Ouverture du procès Mediator : "Ma vie est fichue, mais j'ai la possibilité de me battre pour les personnes qui sont mortes et qui ne parleront pas"

Le procès du Mediator s'ouvre lundi 23 septembre. Ce médicament aurait provoqué de graves lésions cardiaques ainsi que la mort de centaines de patients en France. Michèle Jetot-Béhier, 73 ans, a eu d'importants problèmes au coeur après avoir pris du Mediator.

Des boîtes de Mediator, médicament interdit en France en 2009, le 18 novembre 2010. 
Des boîtes de Mediator, médicament interdit en France en 2009, le 18 novembre 2010.  (FRED TANNEAU / AFP)

"Je vais leur dire ce que je pense. Je vais leur dire que ce sont des assassins. Qu'ils se taisent enfin, pour que je puisse parler !", s'agace Michèle Jetot-Béhier, 73 ans, et très remontée depuis des années. Cette habitante de Seine-Saint-Denis s'est vu prescrire du Mediator à la fin des années 2000 pour maigrir. Et depuis dix ans, elle attend le procès des laboratoires Servier, qui doit s'ouvrir lundi 23 septembre après-midi à Paris.

Pendant plus de trente ans, cinq millions de patients français ont utilisé ce médicament, notamment comme coupe-faim. Des centaines d'entre eux en seraient mort. Le procès doit durer six mois, avec 2 600 parties civiles et plus de 300 avocats. Il est reproché au groupe pharmaceutique Servier d'avoir dissimulé les propriétés réelles du médicament et ses effets indésirables très graves. L'Agence nationale de sécurité du médicament (ANSM) sera elle aussi jugée pour avoir tardé à suspendre le Mediator, malgré les alertes.

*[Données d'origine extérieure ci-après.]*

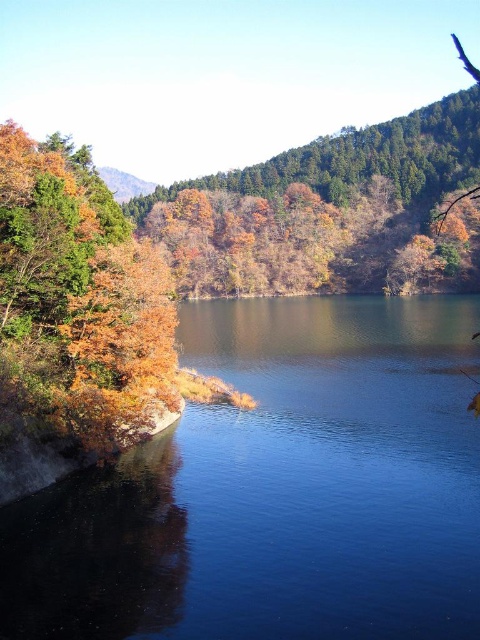
Between blue smooth water at left and autumn leaves at center, which one appears on the right side from the viewer's perspective?

autumn leaves at center is more to the right.

Who is positioned more to the left, blue smooth water at left or autumn leaves at center?

blue smooth water at left is more to the left.

At what (x,y) coordinates should I click in order to perform the action: click on blue smooth water at left. Please return your answer as a coordinate pair (x, y). This screenshot has height=640, width=480. Looking at the image, I should click on (276, 490).

Who is positioned more to the right, blue smooth water at left or autumn leaves at left?

blue smooth water at left is more to the right.

Is blue smooth water at left taller than autumn leaves at left?

No, blue smooth water at left is not taller than autumn leaves at left.

What do you see at coordinates (276, 490) in the screenshot? I see `blue smooth water at left` at bounding box center [276, 490].

The image size is (480, 640). Find the location of `blue smooth water at left`. blue smooth water at left is located at coordinates (276, 490).

Consider the image. Does autumn leaves at center have a greater width compared to autumn leaves at left?

Correct, the width of autumn leaves at center exceeds that of autumn leaves at left.

Is autumn leaves at center to the left of autumn leaves at left from the viewer's perspective?

Incorrect, autumn leaves at center is not on the left side of autumn leaves at left.

Where is `autumn leaves at center`? autumn leaves at center is located at coordinates (332, 212).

Jacques Servier, grand absent au procès

Lorsque Michèle Jetot-Béhier a commencé à prendre du Mediator, il y a une dizaine d'années, elle a d'abord ressenti des douleurs à la poitrine avant de faire des malaises. Elle sera finalement opérée du coeur, deux valves ne fonctionnant plus. Elles sont remplacées par des valves mécaniques qui aujourd'hui résonnent en permanence dans son corps : "Ba-Boum, ba-boum, ba-boum. Elles battent au rythme du coeur. Ça fait dix ans que ça dure et je ne m'y fais toujours pas. Ça me ramène sans cesse au Mediator. Ils ont fichu ma vie en l'air. Je vis dans mon salon de 25 m² et je suis essoufflée pour un rien, au moindre effort. Être enfermée tout le temps dans 25 m², ce n'est pas une vie !"

Au-delà de ses conditions de vie, Michèle a également un regret. Jacques Servier, le fondateur du laboratoire, ne sera pas présent au procès : il est décédé il y a cinq ans. "Il aurait mérité d'avoir des baffes", se désole la septuagénaire. "Et encore je suis gentille. Je lui aurais fait bouffer son Mediator ! Je suis persuadée qu'il savait que son médicament était nocif. Mais ils vont se trouver des excuses. C'était le jackpot tous les mois pour Servier, il s'en mettait plein les poches."

"Une vie, ce n'est pas 100 000 euros"

Des conditions de vie très compliquées, des difficultés pour chaque geste du quotidien, mais Michèle est toujours en vie. "Ma vie à moi, elle est fichue. Mais il faut voir le nombre de personnes qui sont mortes et qui ne parleront pas. C'est pour ça qu'il ne faut rien laisser passer. J'ai la possibilité de me battre pour eux."

Selon Michèle Jetot-Béhier, le laboratoire lui aurait proposé de l'argent, qu'elle a décliné à chaque fois : "On m'a proposé 110 000 euros la première fois, et 173 000 euros la deuxième fois. J'ai dit non. Une vie ce n'est pas 100 000 euros. Je n'attends pas de l'argent." Avant de conclure : "Je voudrais qu'on ferme ce laboratoire, après je pourrai partir, je pourrai y passer."